Laid east to west, this critical axis divides the public and private zones and aligns the glazed front entrance with the rear LaCantina sliding doors. Careful alignment allows for striking views of Buddha to be seen from the living areas and even from the initial approach to the house.
"We worked everything around this axis," John says. "As devout Buddhists, the clients wanted to always be in view of Buddha."
In addition to framing views of Buddha and the lagoon, the LaCantina walls of glass and recessed sill were critical in establishing a seamless indoor/outdoor connection.
"When the couple live there, they live there with the doors open. They occupy both the interior and exterior space seamlessly," says John.
"LaCantina is my go-to spec," explains John, who also used LaCantina folding doors in the garage and LaCantina sliding doors in the master bedroom. "I like them because they operate very well and have a good reputation for durability and weather tightness."
Weather resistance was of particular importance due to the site’s waterfront location and exposure to extreme weather.
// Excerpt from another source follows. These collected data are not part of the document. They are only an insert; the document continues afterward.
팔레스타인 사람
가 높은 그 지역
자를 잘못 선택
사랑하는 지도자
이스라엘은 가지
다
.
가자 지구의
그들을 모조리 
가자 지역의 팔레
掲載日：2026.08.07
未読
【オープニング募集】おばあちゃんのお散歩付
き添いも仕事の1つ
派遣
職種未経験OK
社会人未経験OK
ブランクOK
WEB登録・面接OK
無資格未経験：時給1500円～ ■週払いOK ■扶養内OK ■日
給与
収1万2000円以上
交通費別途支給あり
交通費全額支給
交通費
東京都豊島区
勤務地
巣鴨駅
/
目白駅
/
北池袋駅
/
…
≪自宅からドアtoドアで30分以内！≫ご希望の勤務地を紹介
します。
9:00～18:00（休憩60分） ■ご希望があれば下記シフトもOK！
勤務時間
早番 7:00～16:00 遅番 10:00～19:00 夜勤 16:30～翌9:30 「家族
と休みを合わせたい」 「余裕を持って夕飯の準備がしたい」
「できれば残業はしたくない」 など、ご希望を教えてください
Since his clients valued low-maintenance and a minimalist design, John chose doors from LaCantina’s Aluminum Thermally Controlled series with Weather Resistant Sills: "The doors aren’t under any protection, so we had to make sure they were very well-sealed for wind and water."
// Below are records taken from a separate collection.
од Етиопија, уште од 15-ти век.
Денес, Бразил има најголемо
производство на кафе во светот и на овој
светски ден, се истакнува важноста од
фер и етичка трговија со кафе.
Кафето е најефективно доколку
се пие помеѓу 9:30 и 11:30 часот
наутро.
By placing the kitchen next to the sliding glass doors, John has also made outdoor entertaining and dining a breeze. A vaulted ceiling and ample glazing imbues the open-plan living area, dining space, and kitchen with a bright and airy character that continues throughout the home.
To the north of the organizing axis is the private area that includes the master suite, guest bedroom, study, and a meditation room that can be converted into a third bedroom.
"The result is a place of deep serenity in which the sunlight, ocean air and uncluttered views become the center of one’s experience," says John.